When discussing nucleosides, it's important to understand that a nucleoside consists of a sugar (like ribose or deoxyribose) linked to a nitrogenous base, such as adenine. In this case, ribose attached to adenine forms adenosine, which is classified as a nucleoside because it lacks a phosphate group. If a phosphate group were present, it would be termed a nucleotide, specifically adenosine monophosphate (AMP). However, since adenosine does not contain a phosphate, it cannot be classified as a nucleotide.
The structure of DNA is stabilized by various interactions, primarily through nonspecific base stacking interactions between adjacent bases within the same strand. These stacking forces, which are hydrophobic in nature, help maintain the integrity of the double helix. Additionally, the negatively charged phosphate groups on the DNA's exterior interact with water, creating hydrophilic forces that further stabilize the structure. It's crucial to note that while covalent bonds, such as phosphodiester bonds, exist between the strands, they do not contribute to the stabilization of the double helix itself.
In terms of DNA structure, double-stranded RNA adopts an A-form helix, while most DNA exists in a B-form. The Z-form of DNA is less common and typically found in specific regulatory sequences. Understanding the orientation of DNA strands is also essential; DNA is always written from the 5' to 3' end. When determining complementary strands, one must reverse the order of the bases while ensuring the correct pairing (A with T, and C with G).
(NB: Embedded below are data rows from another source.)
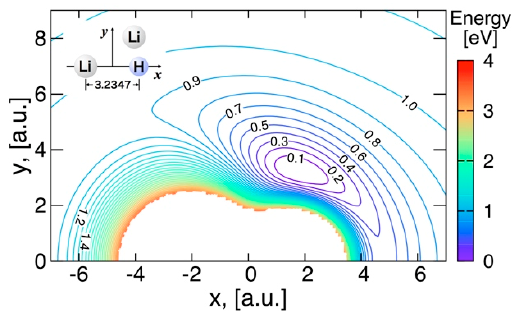
Figure 7. Energy contours when the Li atom moves around a fixed Li − H distance with r(Li − H) = 3.235 a.u. The center of mass of LiH is at the origin. The energy contours are equally spaced by 0.1 eV, starting at the ground state minimum.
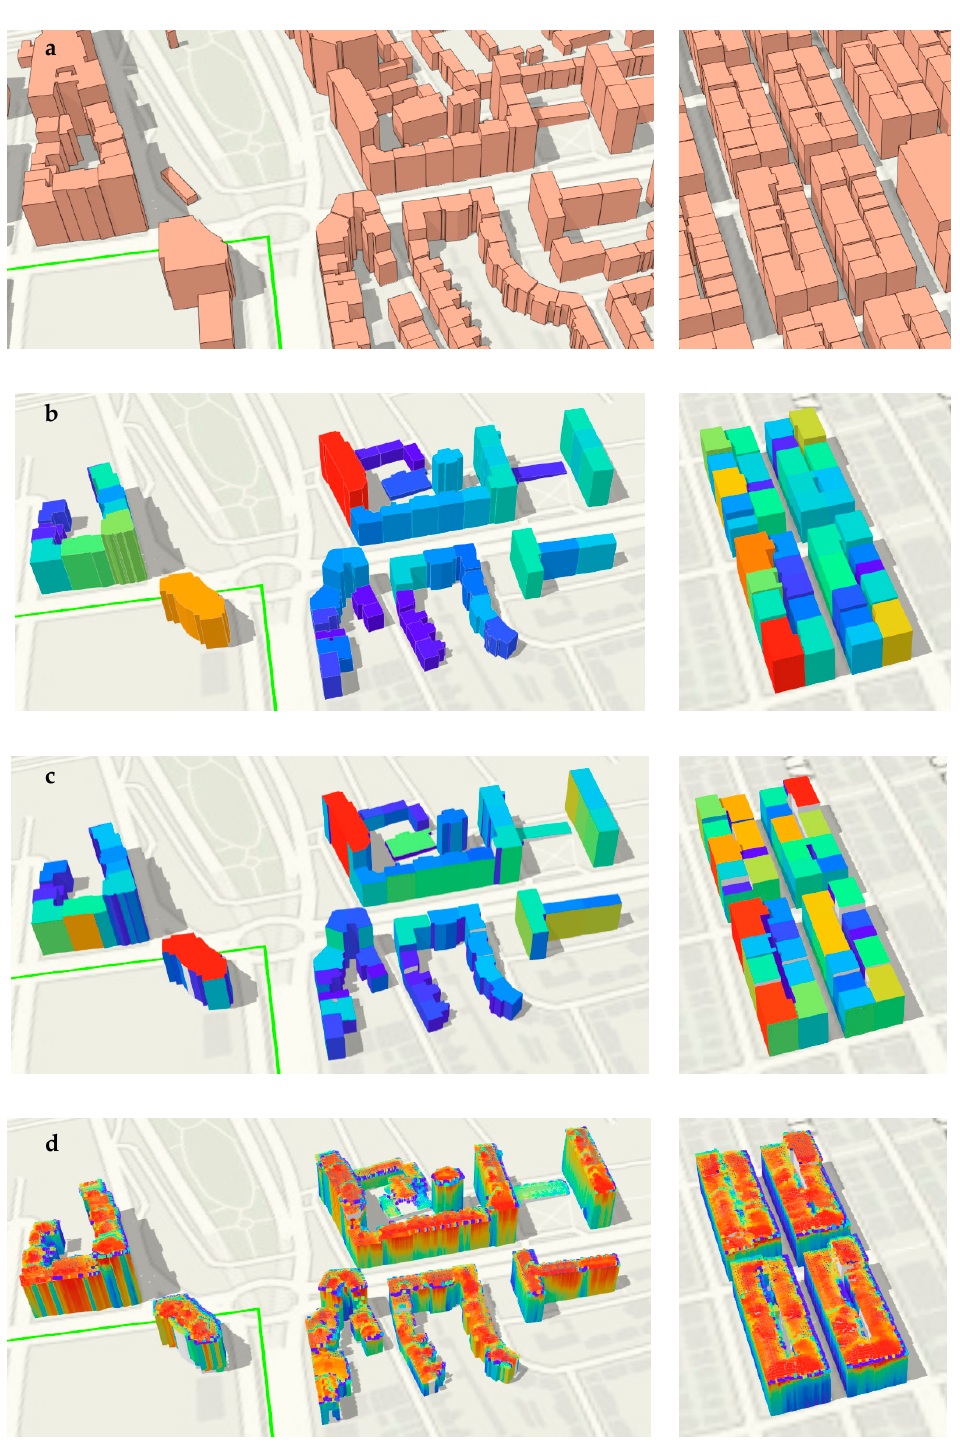
Figure 8. Areas 1 and 2 of the case study. Views showing urban context ( a ) and annual average irradiation per building ( b ), surface ( c ), and element of surface ( d ).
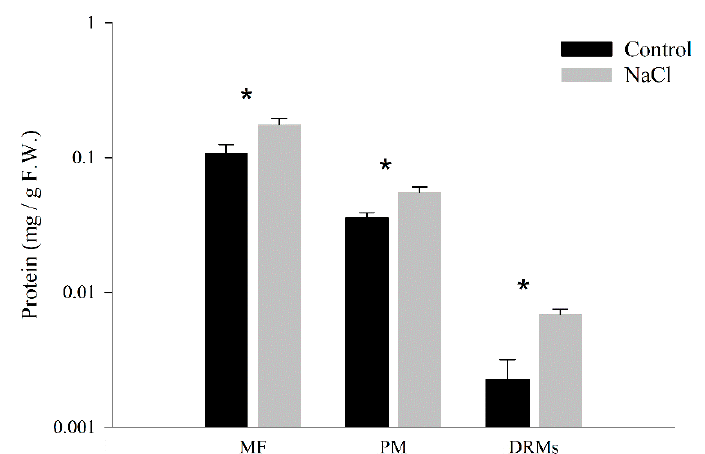
Figure 1. Protein concentration (mg g-1 FW) in microsomal fraction (MF), plasma membrane (PM) and detergent-resistant membranes (DRMs) from broccoli roots treated with 0 (control) and 80 mM NaCl. Data are means ± SE ( n = 5). Analyses were done with three biological samples. Asterisks (*) represent significant differences according to t-test for each fraction ( p < 0.05).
When DNA is subjected to high temperatures, such as 95 degrees Celsius, certain changes occur. The DNA strands will denature, leading to the unwinding of the helix and the breaking of hydrogen bonds between base pairs. However, covalent bonds remain intact, and the viscosity of the solution decreases as the strands separate. This phenomenon is known as the hyperchromic shift, where UV light absorbance increases due to the exposure of bases.
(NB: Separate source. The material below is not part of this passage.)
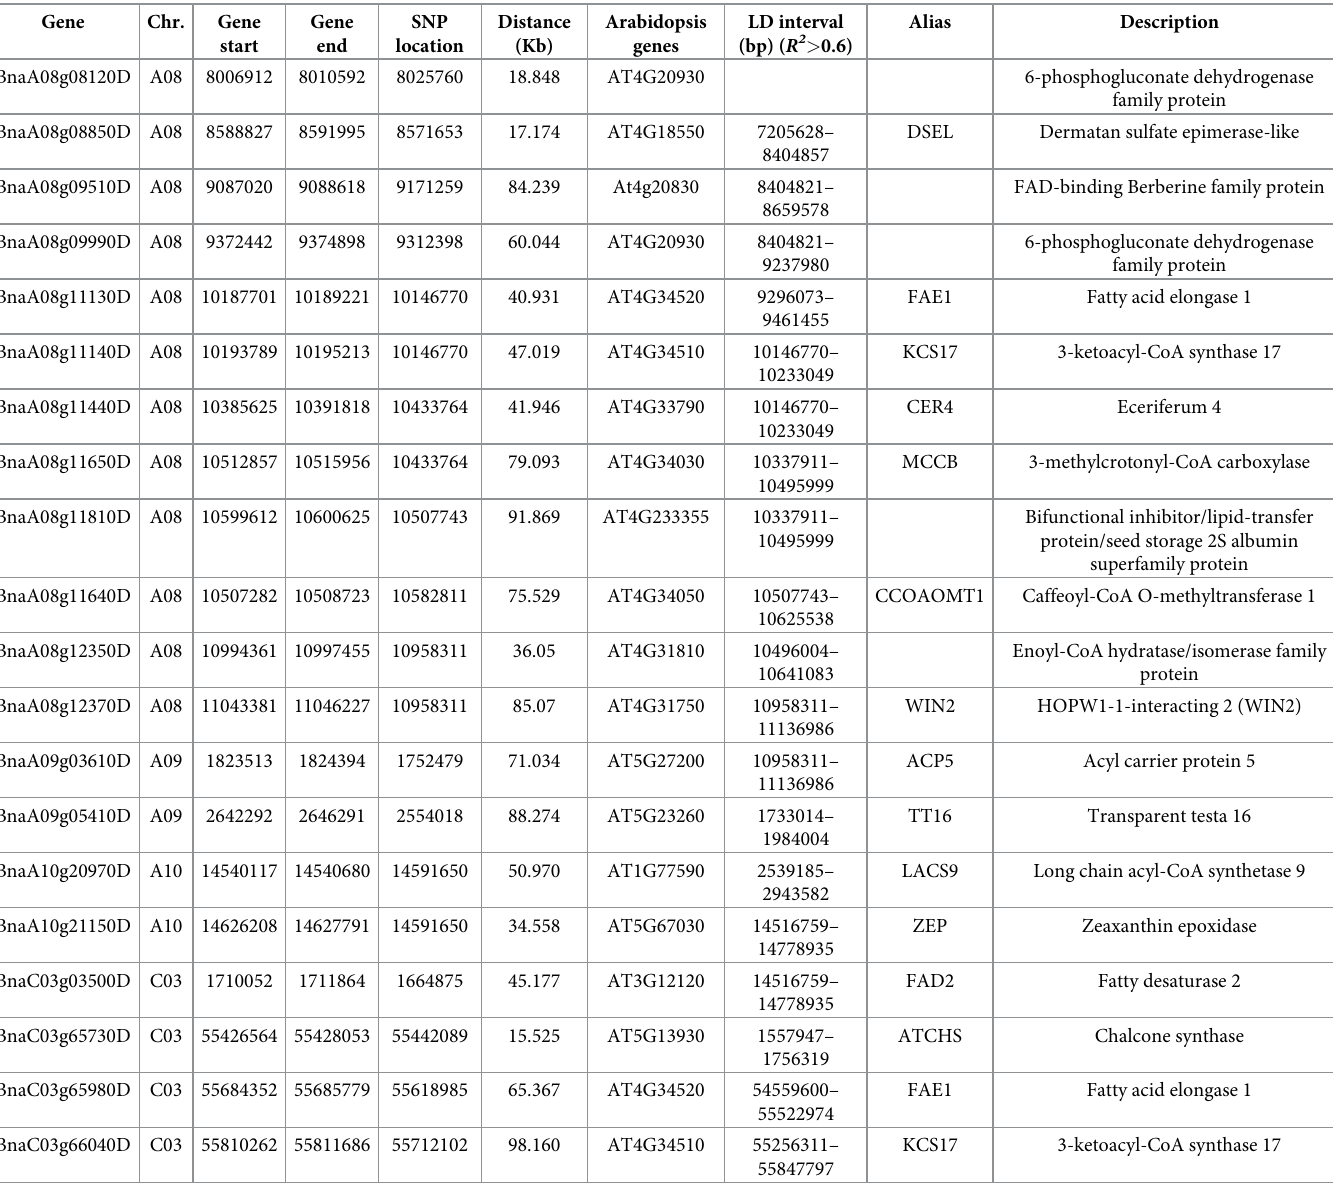
Table 6. Candidate genes tagged by the associated SNPs with fatty acid biosynthesis and metabolism in B . napus and their orthologs in A . thaliana . Gene Chr.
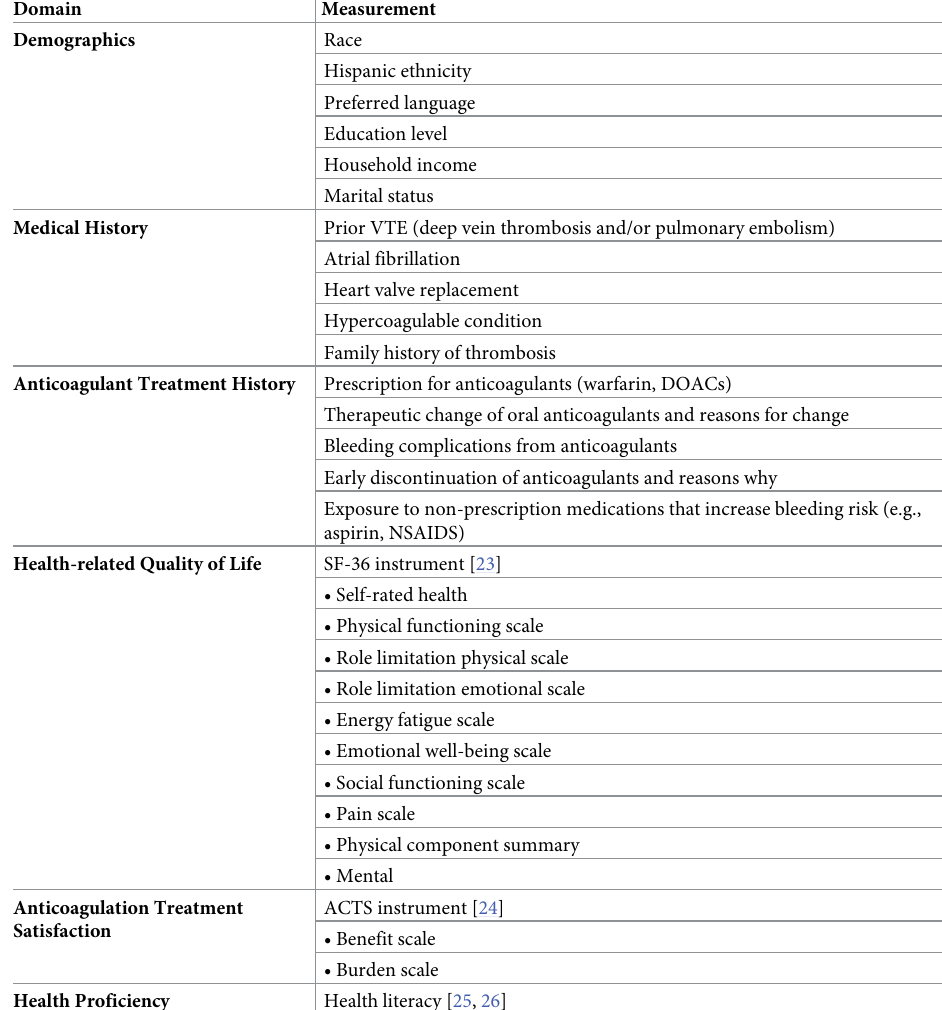
Table 1. Survey domains and measurements obtained in the ALTERNATIVE survey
In DNA sequencing, particularly the classical Sanger method, dideoxynucleotides play a critical role by terminating the synthesis of the complementary strand. These dideoxynucleotides lack a 3' hydroxyl group, preventing further elongation of the DNA strand once incorporated. This results in fragments of varying lengths, which can be analyzed to determine the sequence of the DNA. The concentration of dideoxynucleotides is significantly lower than that of regular deoxynucleotides, ensuring that termination occurs at random points during synthesis. Radioactively labeled dideoxynucleotides are used to identify the fragments during analysis, but they do not play a role in cutting the DNA.